What to work on – Reproduce verbatim the lines of the listing running from the one containing "Masks at 331×422." through the end of the listing, both ends included.

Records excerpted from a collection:
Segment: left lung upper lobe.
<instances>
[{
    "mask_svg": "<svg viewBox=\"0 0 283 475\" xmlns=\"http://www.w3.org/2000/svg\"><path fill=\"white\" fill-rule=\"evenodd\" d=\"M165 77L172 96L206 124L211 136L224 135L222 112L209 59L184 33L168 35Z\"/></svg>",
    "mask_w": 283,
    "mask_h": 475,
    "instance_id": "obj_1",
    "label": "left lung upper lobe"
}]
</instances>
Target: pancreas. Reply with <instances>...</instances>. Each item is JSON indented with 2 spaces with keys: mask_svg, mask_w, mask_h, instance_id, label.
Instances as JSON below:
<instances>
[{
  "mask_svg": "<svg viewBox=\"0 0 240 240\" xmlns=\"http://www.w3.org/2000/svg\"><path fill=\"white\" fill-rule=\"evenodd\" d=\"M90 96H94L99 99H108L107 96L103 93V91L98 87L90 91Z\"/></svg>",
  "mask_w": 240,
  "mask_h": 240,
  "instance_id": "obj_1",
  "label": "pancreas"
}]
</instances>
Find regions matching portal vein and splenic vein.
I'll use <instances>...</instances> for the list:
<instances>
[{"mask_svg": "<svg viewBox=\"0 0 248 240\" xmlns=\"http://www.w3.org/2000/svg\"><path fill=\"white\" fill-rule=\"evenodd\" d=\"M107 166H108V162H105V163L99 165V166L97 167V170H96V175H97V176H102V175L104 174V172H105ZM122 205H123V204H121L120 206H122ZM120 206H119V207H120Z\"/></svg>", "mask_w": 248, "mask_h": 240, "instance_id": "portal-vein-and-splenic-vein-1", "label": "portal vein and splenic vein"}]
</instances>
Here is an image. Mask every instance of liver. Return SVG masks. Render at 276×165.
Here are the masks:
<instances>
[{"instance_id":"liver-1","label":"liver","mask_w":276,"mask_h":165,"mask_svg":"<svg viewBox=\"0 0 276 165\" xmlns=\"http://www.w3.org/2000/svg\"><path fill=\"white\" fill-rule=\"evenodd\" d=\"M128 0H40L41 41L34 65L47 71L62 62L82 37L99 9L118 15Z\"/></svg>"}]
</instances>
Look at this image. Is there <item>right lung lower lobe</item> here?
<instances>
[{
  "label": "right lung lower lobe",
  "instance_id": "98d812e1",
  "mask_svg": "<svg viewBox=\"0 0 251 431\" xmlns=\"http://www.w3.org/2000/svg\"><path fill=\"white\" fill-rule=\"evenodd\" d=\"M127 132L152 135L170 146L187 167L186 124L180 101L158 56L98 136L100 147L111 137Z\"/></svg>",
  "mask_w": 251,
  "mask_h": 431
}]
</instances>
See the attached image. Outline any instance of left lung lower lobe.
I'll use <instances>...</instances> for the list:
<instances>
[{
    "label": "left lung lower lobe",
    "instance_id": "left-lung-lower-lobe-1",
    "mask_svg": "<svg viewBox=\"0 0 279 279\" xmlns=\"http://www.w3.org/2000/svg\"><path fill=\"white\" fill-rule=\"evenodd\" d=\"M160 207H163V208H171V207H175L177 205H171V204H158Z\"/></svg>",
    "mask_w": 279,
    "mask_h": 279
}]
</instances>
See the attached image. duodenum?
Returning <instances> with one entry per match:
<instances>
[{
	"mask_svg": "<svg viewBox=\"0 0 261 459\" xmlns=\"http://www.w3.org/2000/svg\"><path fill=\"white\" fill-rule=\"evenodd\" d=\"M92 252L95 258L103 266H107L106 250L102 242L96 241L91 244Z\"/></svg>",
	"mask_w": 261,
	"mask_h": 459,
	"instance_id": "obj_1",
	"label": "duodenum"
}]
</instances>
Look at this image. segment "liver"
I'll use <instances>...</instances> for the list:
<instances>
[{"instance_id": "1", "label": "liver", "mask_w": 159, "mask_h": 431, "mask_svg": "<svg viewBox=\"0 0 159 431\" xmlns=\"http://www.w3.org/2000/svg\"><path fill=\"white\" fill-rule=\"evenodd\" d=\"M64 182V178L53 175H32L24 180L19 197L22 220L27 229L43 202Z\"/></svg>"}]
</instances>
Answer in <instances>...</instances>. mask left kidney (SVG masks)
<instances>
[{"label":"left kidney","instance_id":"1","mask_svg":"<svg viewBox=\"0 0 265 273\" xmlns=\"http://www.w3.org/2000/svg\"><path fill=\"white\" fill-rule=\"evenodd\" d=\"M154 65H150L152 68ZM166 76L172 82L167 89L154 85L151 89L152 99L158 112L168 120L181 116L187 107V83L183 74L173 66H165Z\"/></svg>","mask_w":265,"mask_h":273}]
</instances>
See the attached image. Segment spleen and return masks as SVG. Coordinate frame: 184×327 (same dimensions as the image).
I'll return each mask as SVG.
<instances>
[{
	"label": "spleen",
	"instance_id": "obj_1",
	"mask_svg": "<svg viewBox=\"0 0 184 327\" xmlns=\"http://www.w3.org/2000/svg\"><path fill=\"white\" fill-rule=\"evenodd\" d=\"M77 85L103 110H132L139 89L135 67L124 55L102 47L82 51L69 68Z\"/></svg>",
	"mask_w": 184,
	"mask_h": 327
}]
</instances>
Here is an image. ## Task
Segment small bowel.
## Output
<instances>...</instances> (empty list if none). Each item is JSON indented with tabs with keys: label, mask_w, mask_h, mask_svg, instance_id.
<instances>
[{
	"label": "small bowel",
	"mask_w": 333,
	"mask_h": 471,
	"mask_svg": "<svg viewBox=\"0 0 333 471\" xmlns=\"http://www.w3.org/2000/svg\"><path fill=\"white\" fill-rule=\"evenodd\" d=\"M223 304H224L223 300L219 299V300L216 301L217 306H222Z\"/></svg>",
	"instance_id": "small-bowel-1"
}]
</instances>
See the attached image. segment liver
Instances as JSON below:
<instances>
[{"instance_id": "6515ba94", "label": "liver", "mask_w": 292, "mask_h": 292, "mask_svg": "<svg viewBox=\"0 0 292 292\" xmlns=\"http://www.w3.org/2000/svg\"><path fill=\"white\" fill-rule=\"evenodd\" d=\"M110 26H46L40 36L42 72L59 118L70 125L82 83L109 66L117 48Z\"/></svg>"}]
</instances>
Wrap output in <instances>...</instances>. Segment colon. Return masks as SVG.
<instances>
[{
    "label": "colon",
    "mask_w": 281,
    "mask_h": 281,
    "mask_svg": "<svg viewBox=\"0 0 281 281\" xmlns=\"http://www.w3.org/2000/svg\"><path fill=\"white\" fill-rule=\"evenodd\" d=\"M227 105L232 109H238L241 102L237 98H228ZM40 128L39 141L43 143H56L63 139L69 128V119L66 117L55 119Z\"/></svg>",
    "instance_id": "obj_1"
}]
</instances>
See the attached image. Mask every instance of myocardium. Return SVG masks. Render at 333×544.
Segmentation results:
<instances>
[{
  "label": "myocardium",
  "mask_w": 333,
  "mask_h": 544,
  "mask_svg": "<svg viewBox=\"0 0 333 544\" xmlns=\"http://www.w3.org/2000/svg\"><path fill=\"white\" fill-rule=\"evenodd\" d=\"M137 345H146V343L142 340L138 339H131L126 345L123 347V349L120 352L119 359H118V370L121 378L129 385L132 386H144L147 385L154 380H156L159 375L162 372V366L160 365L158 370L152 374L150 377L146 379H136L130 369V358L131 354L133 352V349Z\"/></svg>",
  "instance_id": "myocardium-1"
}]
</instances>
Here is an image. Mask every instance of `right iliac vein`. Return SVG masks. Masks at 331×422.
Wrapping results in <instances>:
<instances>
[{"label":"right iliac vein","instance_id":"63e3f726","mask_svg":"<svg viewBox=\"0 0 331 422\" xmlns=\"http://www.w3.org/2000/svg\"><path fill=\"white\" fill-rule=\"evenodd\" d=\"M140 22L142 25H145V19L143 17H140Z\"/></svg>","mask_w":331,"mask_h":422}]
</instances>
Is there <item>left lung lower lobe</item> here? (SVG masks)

Exercise solution –
Here is an image. Mask every instance of `right iliac vein`. Return SVG masks. Masks at 331×422.
Wrapping results in <instances>:
<instances>
[{"label":"right iliac vein","instance_id":"63e3f726","mask_svg":"<svg viewBox=\"0 0 331 422\" xmlns=\"http://www.w3.org/2000/svg\"><path fill=\"white\" fill-rule=\"evenodd\" d=\"M140 22L142 25H145V19L143 17H140Z\"/></svg>","mask_w":331,"mask_h":422}]
</instances>
Is there <item>left lung lower lobe</item> here? (SVG masks)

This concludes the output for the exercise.